(Data items)
-=-=-

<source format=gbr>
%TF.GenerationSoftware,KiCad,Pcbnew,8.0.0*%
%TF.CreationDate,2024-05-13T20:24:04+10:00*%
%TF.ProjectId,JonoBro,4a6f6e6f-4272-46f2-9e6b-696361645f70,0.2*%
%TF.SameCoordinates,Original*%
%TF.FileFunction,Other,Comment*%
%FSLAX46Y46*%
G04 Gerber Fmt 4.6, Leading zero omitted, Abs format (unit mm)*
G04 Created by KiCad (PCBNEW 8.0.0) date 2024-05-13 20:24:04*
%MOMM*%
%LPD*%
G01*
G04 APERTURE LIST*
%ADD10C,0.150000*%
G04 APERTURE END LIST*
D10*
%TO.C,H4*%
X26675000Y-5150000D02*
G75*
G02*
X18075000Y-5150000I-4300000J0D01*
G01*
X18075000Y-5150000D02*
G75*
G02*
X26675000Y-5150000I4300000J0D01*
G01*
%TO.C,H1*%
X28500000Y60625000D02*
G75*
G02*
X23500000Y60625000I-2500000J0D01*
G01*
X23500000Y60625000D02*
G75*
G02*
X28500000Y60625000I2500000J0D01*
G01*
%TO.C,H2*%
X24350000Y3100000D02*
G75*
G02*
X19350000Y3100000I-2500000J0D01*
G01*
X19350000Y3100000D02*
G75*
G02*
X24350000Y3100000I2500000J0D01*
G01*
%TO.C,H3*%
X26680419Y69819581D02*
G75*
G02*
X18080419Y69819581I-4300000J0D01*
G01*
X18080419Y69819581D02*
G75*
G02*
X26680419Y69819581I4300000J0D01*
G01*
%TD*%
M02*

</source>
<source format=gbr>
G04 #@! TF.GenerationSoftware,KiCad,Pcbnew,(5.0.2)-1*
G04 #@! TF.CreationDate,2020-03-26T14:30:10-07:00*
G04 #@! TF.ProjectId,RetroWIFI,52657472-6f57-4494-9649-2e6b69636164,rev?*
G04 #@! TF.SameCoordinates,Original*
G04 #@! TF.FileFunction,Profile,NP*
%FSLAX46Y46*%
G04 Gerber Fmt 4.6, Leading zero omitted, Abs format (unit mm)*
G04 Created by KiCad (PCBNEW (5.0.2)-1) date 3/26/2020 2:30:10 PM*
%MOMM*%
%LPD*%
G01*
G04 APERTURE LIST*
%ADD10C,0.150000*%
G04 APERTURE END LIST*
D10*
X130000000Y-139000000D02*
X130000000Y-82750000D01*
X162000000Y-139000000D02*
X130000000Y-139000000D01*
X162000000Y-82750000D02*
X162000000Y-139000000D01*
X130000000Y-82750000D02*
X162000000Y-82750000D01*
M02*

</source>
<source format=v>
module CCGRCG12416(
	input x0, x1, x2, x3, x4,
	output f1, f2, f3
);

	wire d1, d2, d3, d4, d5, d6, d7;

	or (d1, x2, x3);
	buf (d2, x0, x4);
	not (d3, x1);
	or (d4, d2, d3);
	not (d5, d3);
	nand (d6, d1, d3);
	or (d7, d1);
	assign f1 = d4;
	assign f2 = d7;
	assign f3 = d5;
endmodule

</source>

-=-=-

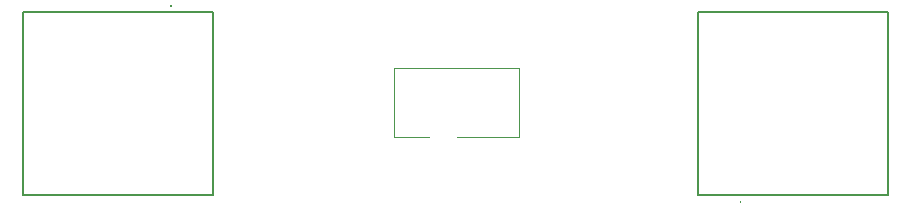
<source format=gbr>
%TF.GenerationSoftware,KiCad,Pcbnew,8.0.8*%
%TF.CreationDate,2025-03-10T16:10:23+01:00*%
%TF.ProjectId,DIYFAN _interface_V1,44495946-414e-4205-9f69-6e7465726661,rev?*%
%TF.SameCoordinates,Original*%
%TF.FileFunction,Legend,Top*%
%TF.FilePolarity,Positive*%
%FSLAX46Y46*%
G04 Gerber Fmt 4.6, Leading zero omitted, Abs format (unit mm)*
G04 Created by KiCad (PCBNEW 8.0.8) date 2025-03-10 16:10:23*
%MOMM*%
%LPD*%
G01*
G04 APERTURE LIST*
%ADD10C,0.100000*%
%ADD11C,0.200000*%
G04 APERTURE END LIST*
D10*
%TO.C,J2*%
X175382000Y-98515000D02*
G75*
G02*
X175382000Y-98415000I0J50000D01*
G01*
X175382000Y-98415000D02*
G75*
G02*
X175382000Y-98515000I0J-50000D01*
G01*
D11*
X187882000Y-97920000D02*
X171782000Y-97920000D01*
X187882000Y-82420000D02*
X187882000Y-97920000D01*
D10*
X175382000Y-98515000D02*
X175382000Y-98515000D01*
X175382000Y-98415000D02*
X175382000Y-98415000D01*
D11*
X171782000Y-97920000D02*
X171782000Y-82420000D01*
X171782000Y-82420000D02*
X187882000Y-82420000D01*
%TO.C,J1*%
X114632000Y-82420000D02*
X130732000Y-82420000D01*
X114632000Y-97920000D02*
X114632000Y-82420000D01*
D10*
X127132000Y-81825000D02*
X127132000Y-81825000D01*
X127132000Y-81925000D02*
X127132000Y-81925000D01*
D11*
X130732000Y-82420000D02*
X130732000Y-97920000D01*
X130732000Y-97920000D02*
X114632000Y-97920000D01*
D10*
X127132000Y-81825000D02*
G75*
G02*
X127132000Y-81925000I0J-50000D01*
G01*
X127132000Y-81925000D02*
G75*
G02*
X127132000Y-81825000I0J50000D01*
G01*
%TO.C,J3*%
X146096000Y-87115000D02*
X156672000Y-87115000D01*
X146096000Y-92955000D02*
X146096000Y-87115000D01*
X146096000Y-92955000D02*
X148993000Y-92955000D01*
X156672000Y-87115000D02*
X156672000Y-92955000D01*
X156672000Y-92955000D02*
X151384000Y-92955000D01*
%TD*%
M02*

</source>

-=-=-

■ Your assignment ■
Go through the records above and copy every line holding the word "CreationDate".

■ The answer ■
%TF.CreationDate,2024-05-13T20:24:04+10:00*%
G04 #@! TF.CreationDate,2020-03-26T14:30:10-07:00*
%TF.CreationDate,2025-03-10T16:10:23+01:00*%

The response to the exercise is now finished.